Task to carry out:
All that should be output is the block of lines below from the line with "their proper place, in" to the line with "Dedicated luggage compartmen", both included, exactly as written.

Data section:
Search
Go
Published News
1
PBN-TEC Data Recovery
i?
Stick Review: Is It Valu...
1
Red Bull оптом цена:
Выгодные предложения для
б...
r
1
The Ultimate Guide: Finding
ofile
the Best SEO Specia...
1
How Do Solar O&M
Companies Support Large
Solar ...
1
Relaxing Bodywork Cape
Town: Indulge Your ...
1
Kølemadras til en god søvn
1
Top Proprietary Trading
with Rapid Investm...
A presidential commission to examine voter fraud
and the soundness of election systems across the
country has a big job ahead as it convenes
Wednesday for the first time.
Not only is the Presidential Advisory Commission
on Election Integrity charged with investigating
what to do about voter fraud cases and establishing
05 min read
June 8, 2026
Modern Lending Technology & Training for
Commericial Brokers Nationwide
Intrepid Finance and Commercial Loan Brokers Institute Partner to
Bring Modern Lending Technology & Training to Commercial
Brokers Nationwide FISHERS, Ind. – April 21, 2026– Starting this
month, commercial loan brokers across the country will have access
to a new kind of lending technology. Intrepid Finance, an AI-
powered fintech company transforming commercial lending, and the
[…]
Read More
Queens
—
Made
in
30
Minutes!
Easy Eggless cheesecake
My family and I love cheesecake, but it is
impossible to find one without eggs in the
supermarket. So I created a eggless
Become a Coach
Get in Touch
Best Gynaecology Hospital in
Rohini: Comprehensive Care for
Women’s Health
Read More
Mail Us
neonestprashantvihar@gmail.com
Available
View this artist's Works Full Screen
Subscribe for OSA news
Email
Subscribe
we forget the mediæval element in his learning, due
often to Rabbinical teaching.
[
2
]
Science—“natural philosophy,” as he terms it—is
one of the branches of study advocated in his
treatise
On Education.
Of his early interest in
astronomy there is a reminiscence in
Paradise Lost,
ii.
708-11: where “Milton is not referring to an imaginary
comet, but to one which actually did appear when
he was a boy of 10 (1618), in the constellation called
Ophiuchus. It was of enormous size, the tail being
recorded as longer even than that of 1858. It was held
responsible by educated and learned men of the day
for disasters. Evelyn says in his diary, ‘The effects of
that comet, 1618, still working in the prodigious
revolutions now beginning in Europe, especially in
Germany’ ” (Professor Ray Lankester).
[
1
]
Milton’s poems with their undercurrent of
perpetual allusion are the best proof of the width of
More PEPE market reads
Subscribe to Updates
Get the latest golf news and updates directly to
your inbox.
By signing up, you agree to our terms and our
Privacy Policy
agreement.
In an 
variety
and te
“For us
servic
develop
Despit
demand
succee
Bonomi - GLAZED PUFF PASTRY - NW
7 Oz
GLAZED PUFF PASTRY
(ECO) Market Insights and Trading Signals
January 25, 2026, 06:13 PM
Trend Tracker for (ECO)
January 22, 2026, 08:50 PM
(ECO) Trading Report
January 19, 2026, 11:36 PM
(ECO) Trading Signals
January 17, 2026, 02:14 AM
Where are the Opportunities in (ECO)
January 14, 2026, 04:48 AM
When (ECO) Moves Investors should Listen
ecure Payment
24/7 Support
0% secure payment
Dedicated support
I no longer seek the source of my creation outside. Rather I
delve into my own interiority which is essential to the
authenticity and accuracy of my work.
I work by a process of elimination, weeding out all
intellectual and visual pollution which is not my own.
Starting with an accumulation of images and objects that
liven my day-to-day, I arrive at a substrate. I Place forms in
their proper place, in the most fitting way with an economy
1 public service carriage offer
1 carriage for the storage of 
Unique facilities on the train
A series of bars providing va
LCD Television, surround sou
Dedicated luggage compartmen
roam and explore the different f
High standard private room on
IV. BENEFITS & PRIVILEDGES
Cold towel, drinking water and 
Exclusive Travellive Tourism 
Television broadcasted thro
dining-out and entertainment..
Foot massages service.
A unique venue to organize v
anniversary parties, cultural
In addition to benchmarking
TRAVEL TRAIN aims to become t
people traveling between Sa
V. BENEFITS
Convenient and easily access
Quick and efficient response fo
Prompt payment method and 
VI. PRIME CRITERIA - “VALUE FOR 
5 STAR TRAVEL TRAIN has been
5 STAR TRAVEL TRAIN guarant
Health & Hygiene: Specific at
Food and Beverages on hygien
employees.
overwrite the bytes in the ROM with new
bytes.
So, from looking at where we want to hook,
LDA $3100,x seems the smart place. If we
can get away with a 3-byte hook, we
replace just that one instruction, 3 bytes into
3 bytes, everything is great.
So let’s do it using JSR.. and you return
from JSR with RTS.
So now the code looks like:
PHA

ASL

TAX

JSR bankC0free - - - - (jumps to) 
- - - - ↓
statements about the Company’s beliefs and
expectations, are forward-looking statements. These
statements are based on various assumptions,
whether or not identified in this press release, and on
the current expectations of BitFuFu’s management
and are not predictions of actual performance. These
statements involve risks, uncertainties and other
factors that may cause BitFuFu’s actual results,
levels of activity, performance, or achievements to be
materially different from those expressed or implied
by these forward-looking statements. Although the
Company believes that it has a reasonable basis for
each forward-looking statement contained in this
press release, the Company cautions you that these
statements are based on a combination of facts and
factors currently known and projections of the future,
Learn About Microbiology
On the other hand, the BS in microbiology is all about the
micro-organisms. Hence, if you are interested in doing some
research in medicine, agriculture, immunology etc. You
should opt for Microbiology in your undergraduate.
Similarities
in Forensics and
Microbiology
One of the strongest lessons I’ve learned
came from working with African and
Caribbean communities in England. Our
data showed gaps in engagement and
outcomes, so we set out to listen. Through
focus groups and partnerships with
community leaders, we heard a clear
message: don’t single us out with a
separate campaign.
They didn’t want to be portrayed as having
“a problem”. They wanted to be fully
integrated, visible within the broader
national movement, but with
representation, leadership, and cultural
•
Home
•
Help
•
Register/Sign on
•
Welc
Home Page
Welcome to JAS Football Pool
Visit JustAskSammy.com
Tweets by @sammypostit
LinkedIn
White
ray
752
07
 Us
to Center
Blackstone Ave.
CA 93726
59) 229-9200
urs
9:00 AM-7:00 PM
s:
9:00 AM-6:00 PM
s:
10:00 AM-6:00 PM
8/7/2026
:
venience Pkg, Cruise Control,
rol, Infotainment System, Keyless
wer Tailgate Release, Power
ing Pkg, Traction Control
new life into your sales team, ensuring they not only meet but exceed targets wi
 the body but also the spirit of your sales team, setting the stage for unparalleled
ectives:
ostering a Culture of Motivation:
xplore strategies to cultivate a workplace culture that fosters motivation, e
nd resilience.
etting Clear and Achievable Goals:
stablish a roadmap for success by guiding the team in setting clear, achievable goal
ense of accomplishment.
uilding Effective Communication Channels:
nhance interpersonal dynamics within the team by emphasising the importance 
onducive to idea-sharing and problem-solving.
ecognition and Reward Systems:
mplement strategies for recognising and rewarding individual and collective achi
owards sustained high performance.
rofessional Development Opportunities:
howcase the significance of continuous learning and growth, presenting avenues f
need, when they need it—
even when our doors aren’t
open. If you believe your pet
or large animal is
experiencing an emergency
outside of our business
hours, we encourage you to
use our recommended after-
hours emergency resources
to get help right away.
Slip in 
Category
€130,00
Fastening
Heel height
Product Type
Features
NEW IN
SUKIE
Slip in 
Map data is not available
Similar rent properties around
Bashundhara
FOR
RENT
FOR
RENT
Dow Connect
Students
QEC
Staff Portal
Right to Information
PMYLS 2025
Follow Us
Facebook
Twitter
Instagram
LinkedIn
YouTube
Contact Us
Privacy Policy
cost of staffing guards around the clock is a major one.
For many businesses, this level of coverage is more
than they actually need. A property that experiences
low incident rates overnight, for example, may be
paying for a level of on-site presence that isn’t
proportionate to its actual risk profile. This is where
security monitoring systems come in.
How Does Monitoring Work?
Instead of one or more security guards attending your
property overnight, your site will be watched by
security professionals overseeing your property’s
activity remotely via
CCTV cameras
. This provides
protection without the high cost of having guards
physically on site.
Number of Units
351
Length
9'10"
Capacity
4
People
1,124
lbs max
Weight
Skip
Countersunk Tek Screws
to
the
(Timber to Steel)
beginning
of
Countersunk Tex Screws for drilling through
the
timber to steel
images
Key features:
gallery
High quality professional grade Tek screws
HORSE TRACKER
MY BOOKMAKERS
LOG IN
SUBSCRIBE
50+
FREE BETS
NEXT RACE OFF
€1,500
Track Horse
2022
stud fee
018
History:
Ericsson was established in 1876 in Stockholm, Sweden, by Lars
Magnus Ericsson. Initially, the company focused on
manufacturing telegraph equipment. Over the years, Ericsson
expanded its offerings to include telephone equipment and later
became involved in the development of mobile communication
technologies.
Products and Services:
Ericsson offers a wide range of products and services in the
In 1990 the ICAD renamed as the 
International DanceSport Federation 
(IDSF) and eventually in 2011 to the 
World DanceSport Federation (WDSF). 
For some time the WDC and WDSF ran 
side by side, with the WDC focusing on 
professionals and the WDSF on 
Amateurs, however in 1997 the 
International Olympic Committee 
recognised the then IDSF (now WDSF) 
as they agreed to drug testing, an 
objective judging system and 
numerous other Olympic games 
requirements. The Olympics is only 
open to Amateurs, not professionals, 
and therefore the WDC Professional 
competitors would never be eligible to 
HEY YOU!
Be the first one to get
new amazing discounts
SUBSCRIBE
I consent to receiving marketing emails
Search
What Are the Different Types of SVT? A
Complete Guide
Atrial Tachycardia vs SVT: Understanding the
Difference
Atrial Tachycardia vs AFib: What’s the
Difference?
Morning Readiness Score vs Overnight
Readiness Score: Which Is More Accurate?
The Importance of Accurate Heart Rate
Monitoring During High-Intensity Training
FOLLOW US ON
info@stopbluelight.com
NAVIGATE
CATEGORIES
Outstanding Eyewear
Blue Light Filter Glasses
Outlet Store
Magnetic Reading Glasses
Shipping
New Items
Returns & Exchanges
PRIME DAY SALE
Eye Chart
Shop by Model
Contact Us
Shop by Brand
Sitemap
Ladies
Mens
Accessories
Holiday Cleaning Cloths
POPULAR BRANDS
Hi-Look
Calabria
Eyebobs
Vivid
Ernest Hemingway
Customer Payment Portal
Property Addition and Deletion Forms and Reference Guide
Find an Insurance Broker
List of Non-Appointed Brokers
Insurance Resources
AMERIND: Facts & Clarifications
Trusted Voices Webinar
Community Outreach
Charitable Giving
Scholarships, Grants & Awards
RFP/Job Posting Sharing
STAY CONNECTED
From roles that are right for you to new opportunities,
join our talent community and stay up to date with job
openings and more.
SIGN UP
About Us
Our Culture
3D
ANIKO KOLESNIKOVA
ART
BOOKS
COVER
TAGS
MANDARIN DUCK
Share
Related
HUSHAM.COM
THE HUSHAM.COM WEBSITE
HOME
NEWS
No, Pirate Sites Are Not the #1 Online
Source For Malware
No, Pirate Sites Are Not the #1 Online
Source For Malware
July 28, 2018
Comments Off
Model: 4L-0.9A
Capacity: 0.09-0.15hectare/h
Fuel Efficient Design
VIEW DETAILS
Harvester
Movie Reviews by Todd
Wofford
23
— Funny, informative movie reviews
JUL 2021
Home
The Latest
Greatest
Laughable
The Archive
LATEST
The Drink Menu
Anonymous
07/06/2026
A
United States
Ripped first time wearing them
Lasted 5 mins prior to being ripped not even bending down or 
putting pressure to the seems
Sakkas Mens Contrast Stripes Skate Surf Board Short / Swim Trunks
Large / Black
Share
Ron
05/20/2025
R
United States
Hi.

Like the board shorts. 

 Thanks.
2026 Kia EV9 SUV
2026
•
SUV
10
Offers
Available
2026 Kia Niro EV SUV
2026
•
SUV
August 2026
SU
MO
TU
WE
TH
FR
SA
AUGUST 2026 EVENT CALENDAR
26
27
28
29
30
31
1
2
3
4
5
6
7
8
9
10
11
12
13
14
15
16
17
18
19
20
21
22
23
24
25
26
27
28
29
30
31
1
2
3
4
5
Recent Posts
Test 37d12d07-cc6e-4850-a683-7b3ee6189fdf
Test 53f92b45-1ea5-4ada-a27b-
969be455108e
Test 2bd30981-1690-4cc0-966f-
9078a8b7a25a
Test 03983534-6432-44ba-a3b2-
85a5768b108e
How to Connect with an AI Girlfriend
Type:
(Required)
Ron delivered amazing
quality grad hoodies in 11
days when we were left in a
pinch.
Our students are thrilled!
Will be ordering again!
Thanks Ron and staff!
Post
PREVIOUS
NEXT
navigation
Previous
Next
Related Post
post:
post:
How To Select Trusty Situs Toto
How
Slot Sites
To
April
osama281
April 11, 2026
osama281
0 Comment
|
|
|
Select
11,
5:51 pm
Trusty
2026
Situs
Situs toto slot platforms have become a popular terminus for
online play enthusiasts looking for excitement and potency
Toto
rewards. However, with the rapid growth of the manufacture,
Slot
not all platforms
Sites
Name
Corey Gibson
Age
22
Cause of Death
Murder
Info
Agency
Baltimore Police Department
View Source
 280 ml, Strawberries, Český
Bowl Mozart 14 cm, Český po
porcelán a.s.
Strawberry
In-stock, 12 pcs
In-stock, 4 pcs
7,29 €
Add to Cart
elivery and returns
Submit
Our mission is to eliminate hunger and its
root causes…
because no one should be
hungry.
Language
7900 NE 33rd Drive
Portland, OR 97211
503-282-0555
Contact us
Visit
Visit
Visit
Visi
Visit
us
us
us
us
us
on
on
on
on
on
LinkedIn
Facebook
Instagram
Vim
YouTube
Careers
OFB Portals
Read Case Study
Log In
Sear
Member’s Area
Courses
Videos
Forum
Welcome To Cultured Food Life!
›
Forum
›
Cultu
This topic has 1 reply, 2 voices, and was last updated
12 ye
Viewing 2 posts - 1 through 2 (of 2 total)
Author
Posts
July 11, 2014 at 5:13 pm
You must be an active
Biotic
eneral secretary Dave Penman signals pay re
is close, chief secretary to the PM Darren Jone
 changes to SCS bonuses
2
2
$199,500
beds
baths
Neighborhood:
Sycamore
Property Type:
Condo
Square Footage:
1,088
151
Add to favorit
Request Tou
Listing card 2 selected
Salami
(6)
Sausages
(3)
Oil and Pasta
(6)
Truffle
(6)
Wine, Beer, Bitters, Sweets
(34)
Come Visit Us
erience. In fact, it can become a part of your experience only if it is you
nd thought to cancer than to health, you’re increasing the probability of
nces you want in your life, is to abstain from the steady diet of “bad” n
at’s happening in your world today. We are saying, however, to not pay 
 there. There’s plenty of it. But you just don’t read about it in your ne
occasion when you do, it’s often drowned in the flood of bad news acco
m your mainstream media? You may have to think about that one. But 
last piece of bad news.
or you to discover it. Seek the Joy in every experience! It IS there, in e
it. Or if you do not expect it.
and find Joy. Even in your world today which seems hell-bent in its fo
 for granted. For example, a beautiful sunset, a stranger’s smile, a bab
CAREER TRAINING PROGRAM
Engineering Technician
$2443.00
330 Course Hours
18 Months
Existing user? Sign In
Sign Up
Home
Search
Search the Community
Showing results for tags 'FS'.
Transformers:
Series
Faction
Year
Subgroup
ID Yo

Finished exercise:
their proper place, in the most fitting way with an economy
1 public service carriage offer
1 carriage for the storage of 
Unique facilities on the train
A series of bars providing va
LCD Television, surround sou
Dedicated luggage compartmen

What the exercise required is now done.